▸ **Prompt**
Reproduce the lines below word for word, omitting the pictures from your answer.

Source data:

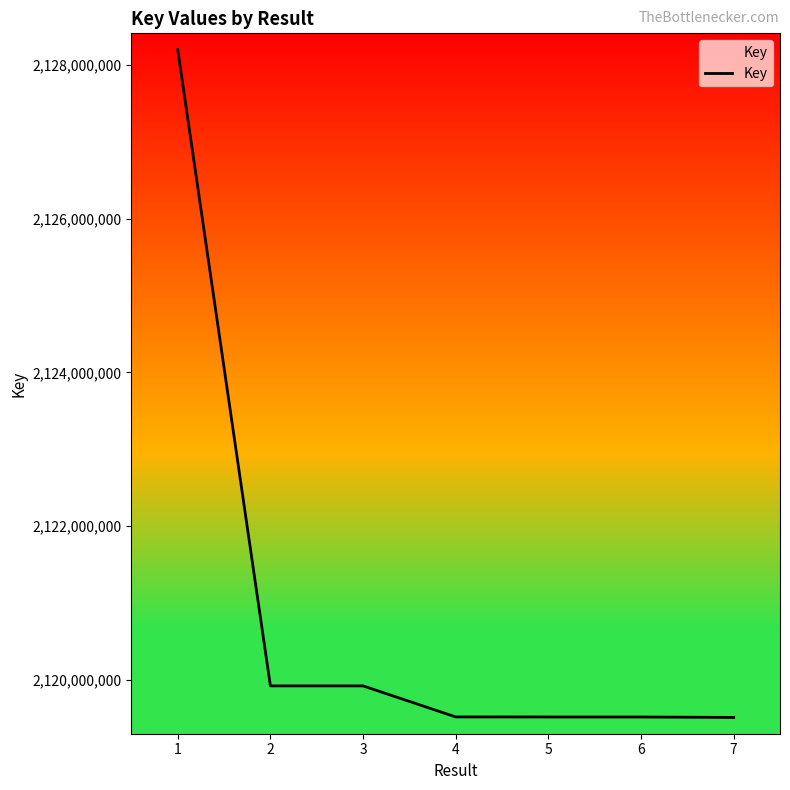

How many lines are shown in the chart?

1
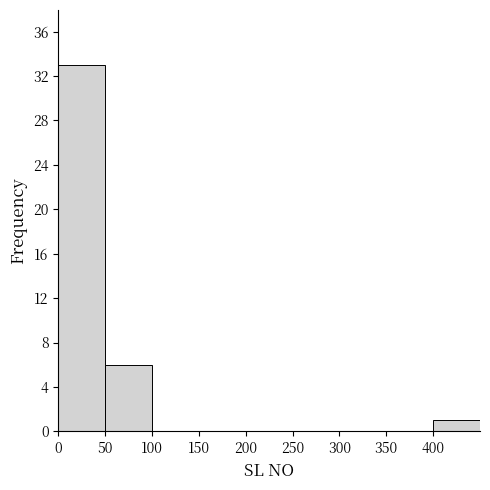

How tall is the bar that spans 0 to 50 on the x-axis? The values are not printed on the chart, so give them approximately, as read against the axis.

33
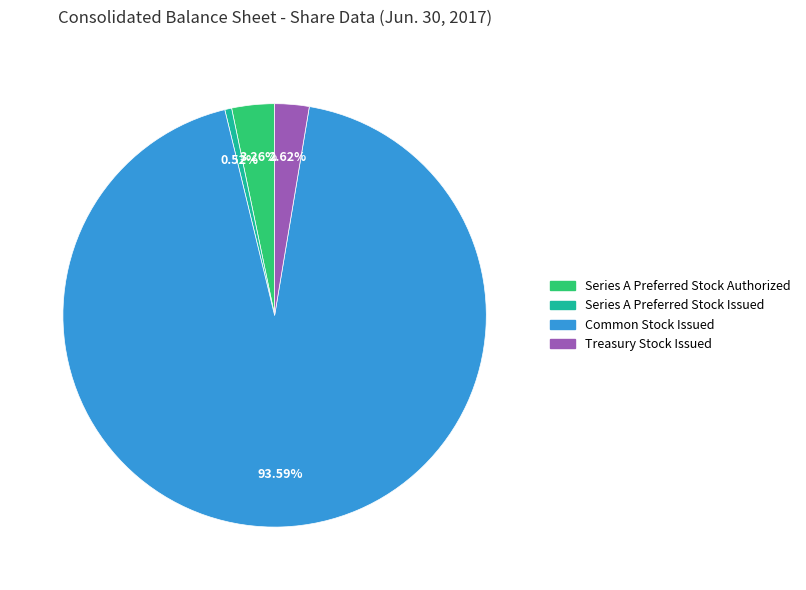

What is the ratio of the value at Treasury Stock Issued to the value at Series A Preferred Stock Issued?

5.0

▸ **The answer**
How many lines are shown in the chart?

1

How tall is the bar that spans 0 to 50 on the x-axis? The values are not printed on the chart, so give them approximately, as read against the axis.

33

What is the ratio of the value at Treasury Stock Issued to the value at Series A Preferred Stock Issued?

5.0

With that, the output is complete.